#### [Written exercise]
Answer these three questions from the bending apparatus description below:
(a) Where is the metal shutter accommodated after it is unloaded from the bending punch?
(b) What is the second base connected to?
(c) What pushes one end of each bending die, and what urges it?

#### [Provided passage]
An unload pusher 70 which can reciprocate in directions X shown in FIG. 4 (the right and left directions in FIG. 4, and the directions perpendicular to the sheet in FIG. 5) is disposed above the lower base 40 and at a position which is slightly higher than the center of the bending punch 1. The pusher 70 has a fork-like shape in which a long notch elongates from the front end in the longitudinal direction. When the bending process is completed, the pusher 70 is driven by driving means which is not shown, to advance in the unload direction +X in such a manner that the bending punch 1 enters the opening of the notch and the front end of the pusher then butts an end face 62 of the metal shutter 60. The pusher 70 further advances to push out the metal shutter 60 in direction +X. The metal shutter 60 is unloaded from the bending punch 1 in this way, and then accommodated in an unload guide 55.
The upper base 30 comprises the first base 31 and a second base 32. The second base 32 is connected to a shank 50 which is coupled at its upper portion to a press driving force. A plurality of compression springs 33 are interposed between the first base 31 and the second base 32 and at adequate locations. During the period when the apparatus is not operated, the two bases are kept separated from each other by a predetermined distance, by the combination of the resilience of the compression springs 33 and hanging bolts 34 which are disposed at adequate locations. A pair of bending dies 2 each of which is rotatably supported by a shaft 21 are disposed inside the upper base 30 in such a manner that the dies oppose to each other. The paired bending dies 2 have a substantially L-like shape in a side view. One end of each of the bending dies 2 is pushed by a press pin 8 which is urged downward by a pressure spring 9. In order to counter the urging force, each bending die 2 is provided with a stopper arm 7 engaging with the face of the bending die which is opposite to that pressed by the press pin 8.

#### [Records provided]

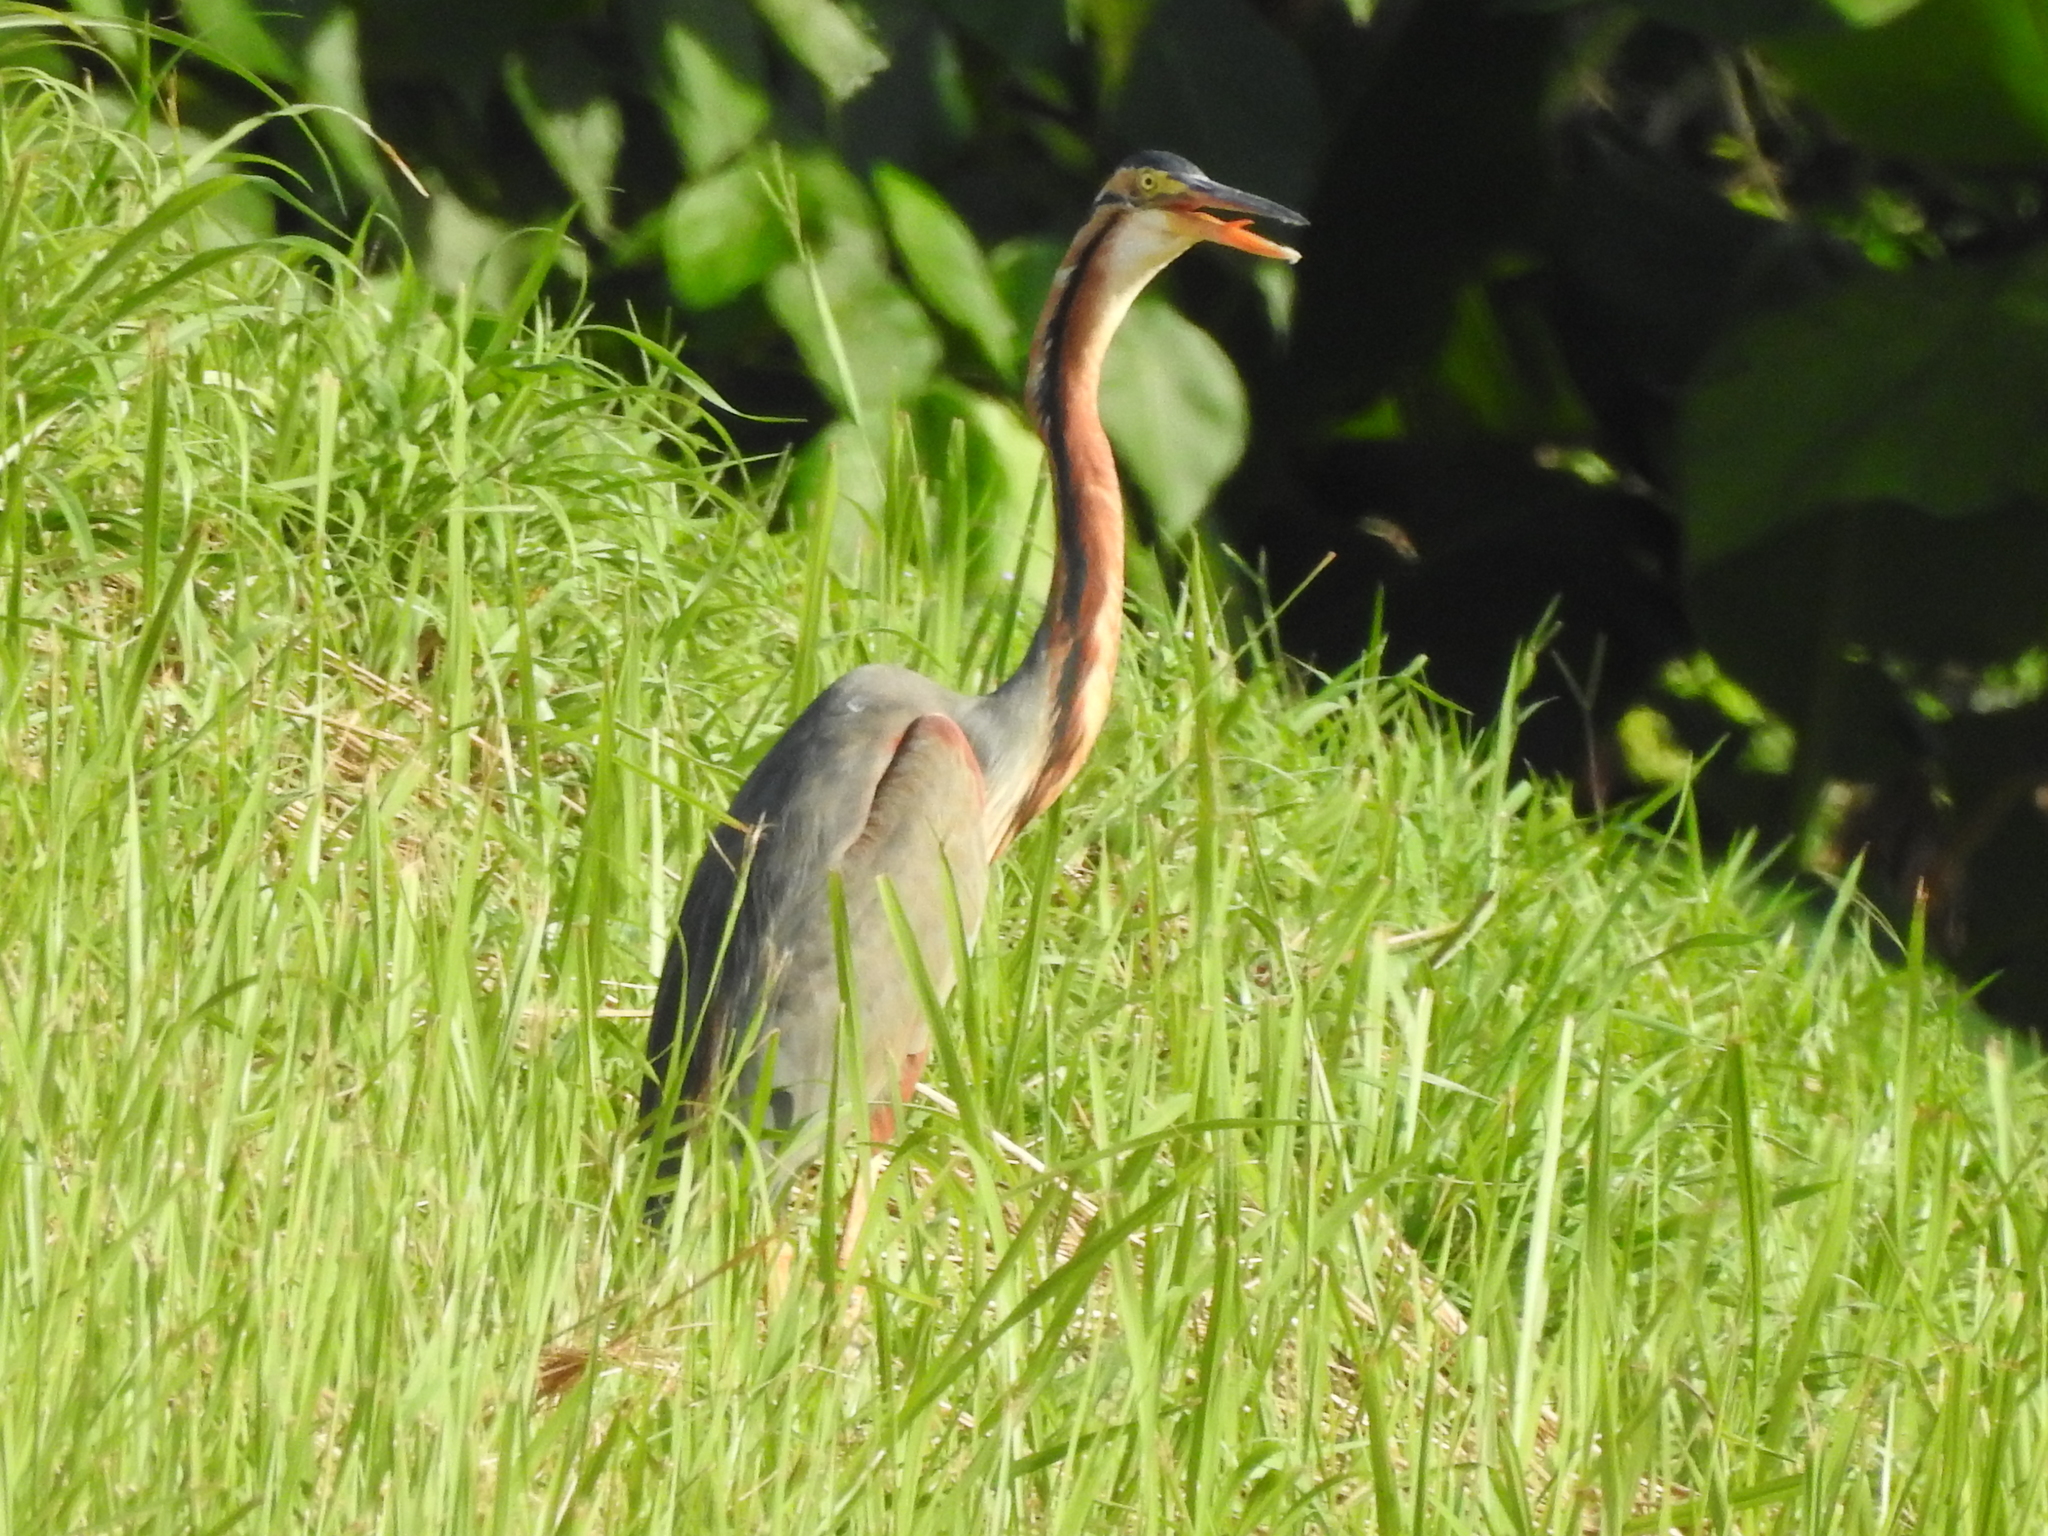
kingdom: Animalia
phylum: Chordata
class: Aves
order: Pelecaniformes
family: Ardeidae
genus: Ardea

...

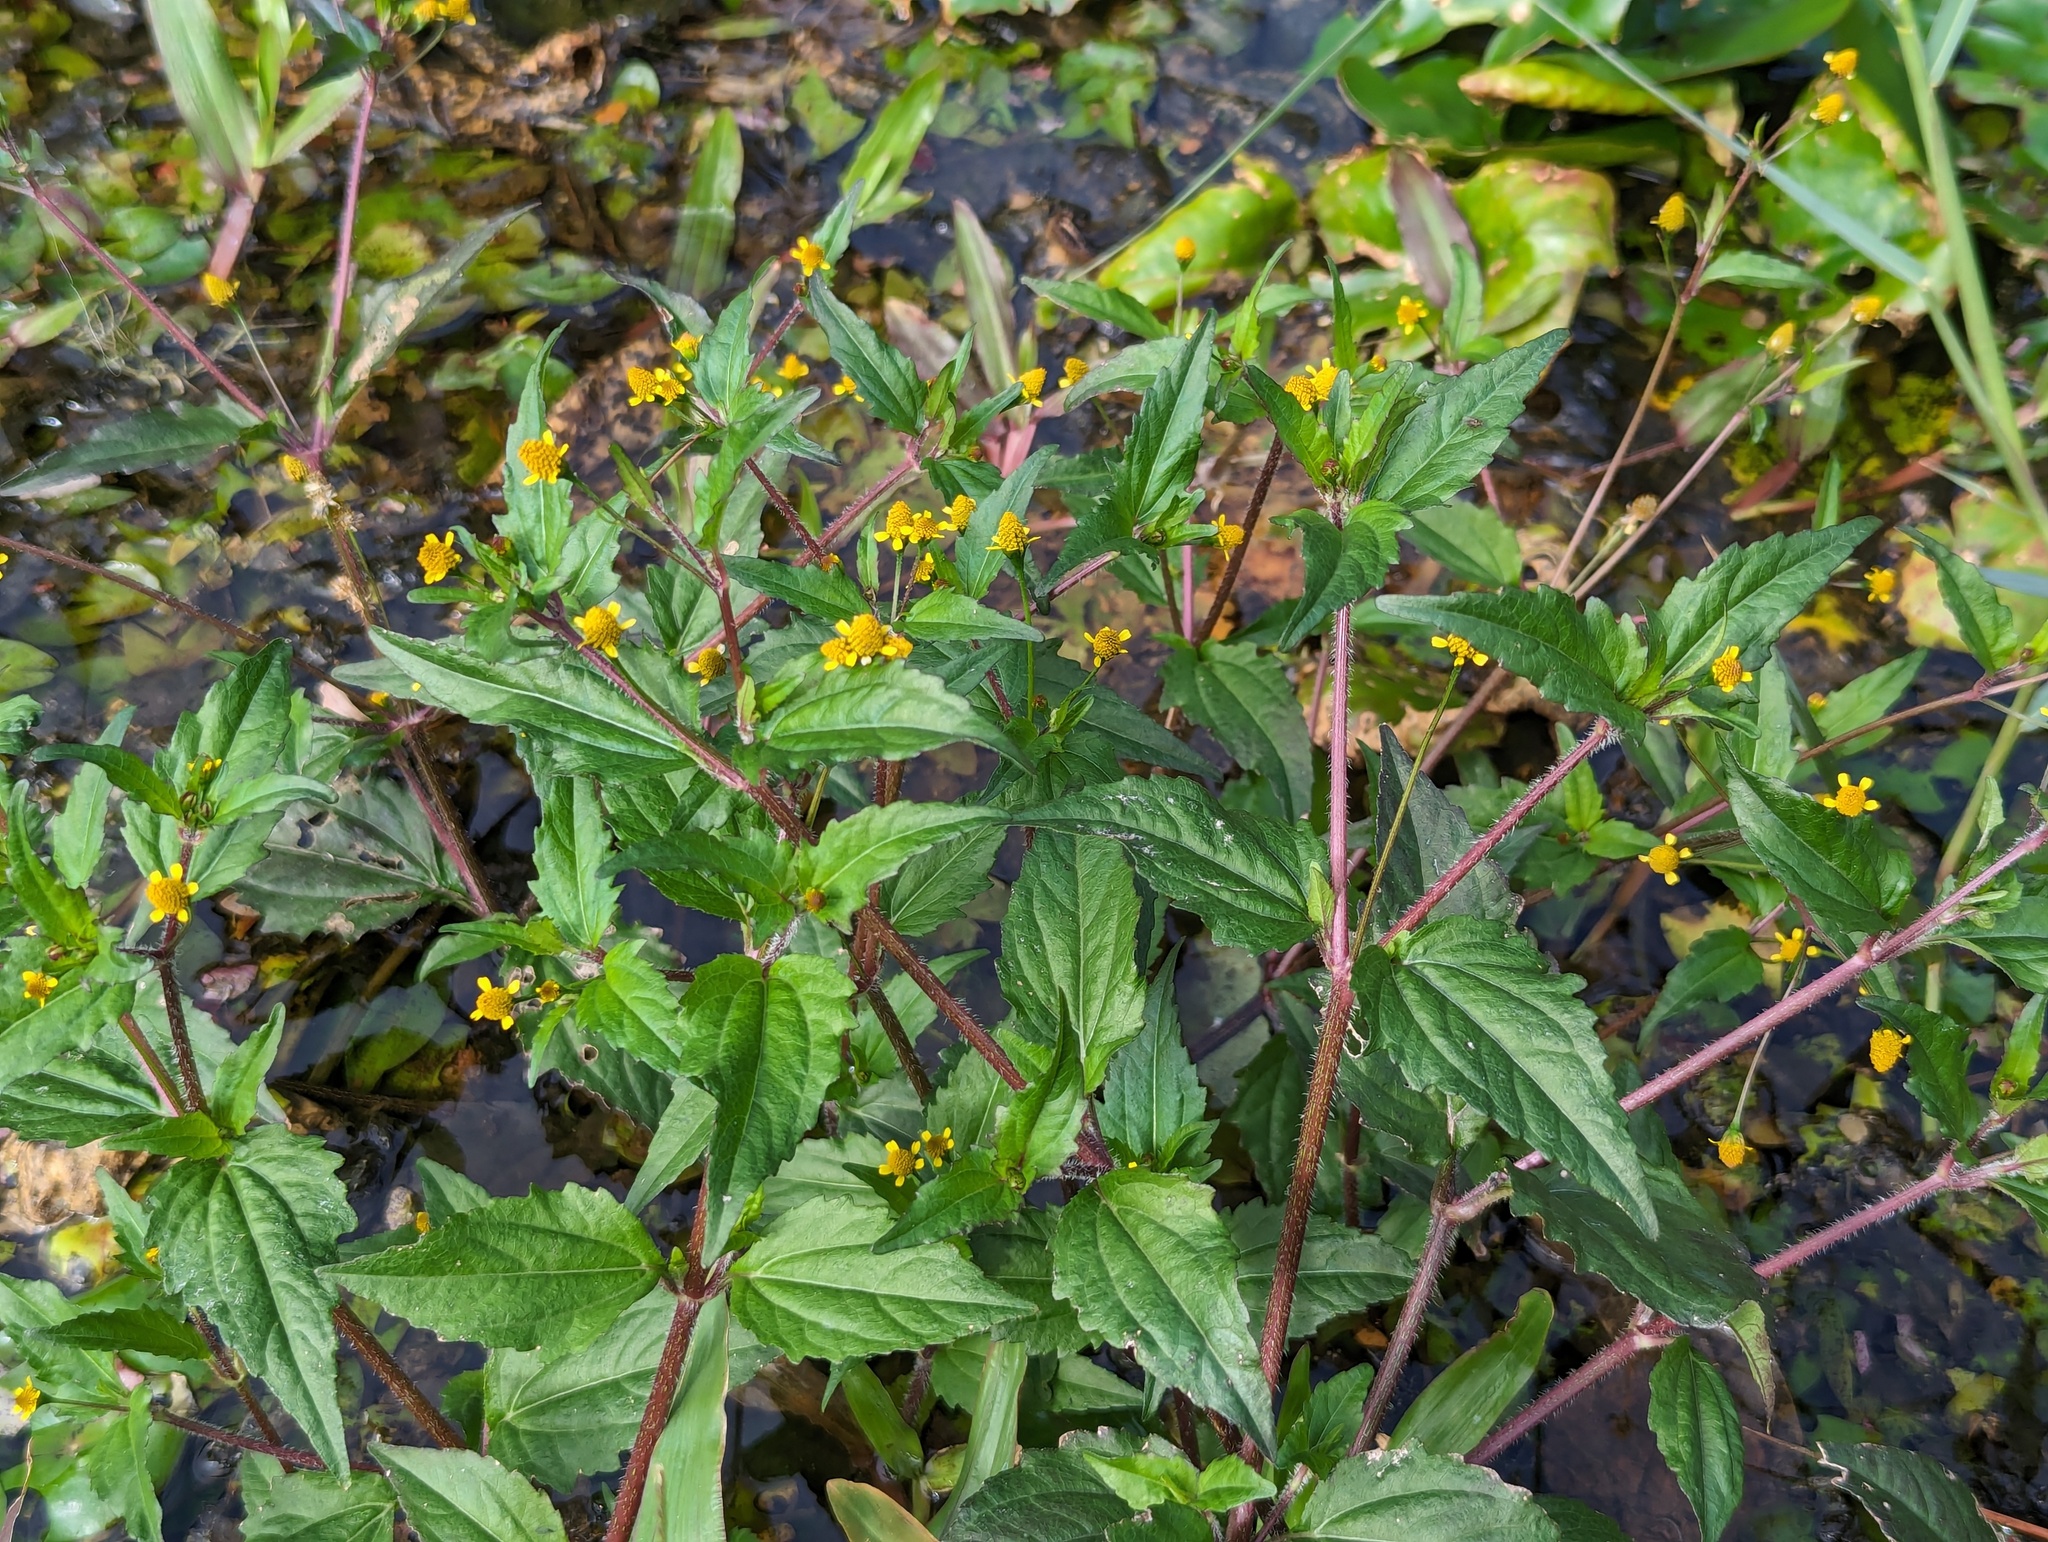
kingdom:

#### [Exercise result]
(a) In an unload guide 55.
(b) A shank 50, which is coupled at its upper portion to a press driving force.
(c) A press pin 8, which is urged downward by a pressure spring 9.